Et par rapport à la place du pasteur dans la société civile?

C’est évident que le pasteur a moins de reconnaissance dans la société civile qu’il y a 20 ans même si c’est encore un peu le cas à la campagne. La manière d’être ministre se profile beaucoup plus du côté de l’animateur, de celui qui crée des événements rassembleurs, plutôt que du rat de bibliothèque qu’on vient voir et avec qui on prend rendez-vous.

Il y a aussi eu une évolution dans la demande et dans la reconnaissance des pasteurs comme acteurs du lien social. Par exemple, davantage de services funèbres ont lieu au centre funéraire et ne sont plus vécus en paroisse. Tout comme pour la fête du 1er Août et autres cérémonies, la présence du pasteur est moins sollicitée.

Jusqu’en 2006, c’était l’Etat qui était votre employeur, puis c’est l’Eglise qui a repris cette fonction, avez-vous ressenti une différence?
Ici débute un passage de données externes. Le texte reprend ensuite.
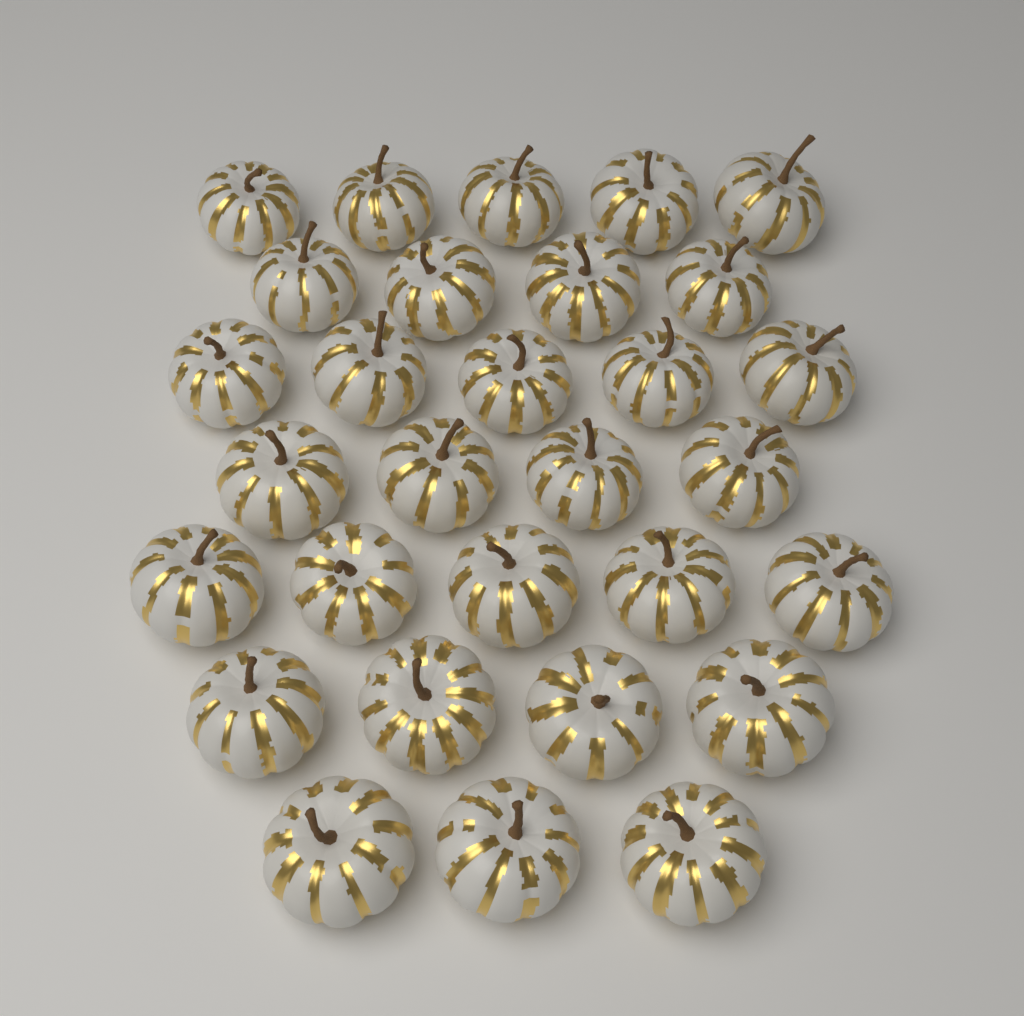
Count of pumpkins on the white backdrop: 30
Personnellement, je n’ai pas senti beaucoup de changement. J’ai trouvé drôlement courageux que nos autorités acceptent de devenir notre employeur. Ils l’ont fait correctement avec les balbutiements des personnes qui découvrent une gestion dont elles n’avaient pas l’habitude. Il y a eu parfois des crispations, mais je crois que chacun a fait de son mieux et ça n’a pas changé grand-chose pour moi.

Est-ce que vous pensez que la grève de la faim du pasteur Daniel Fatzer, qui a secoué l’Eglise au mois de juin et juillet dernier, est liée à la structure de l’EERV?
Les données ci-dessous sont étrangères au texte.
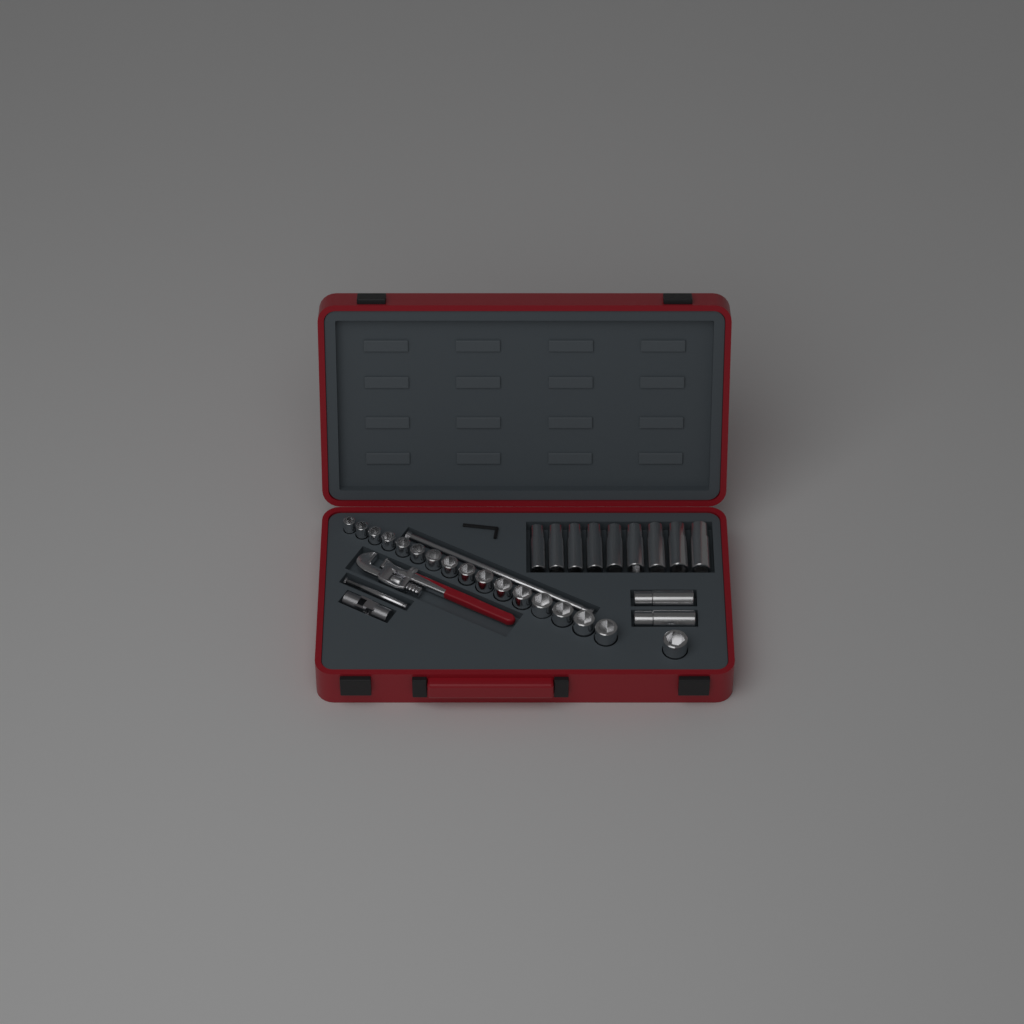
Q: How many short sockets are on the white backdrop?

J’ai le sentiment qu’il y a autre chose derrière, une volonté plus radicale de contester nos autorités.

Avez-vous l’impression que les mouvements évangéliques prennent plus de place au sein de l’EERV que par le passé?

Oui. J’ai l’impression, et peut-être à leur insu, que ces mouvements aimeraient pouvoir essaimer au sein de l’EERV. Quand je constate que les cultes réformés se transforment en cultes évangéliques, je dis non. L’Eglise vaudoise se veut multitudiniste, ouverte à tous, ce qui représente un beau défi.

Le protestantisme porte de belles valeurs. Il faut garder la remise en question des textes, du contexte, la recherche. L’EERV doit garder cette ligne, oser des interrogations fondamentales. Elle en est dépositaire avec d’autres églises partenaires.

Si vous deviez recommencer, est-ce que vous vous relanceriez dans une carrière pastorale?

Si c’était à refaire, je recommencerais demain.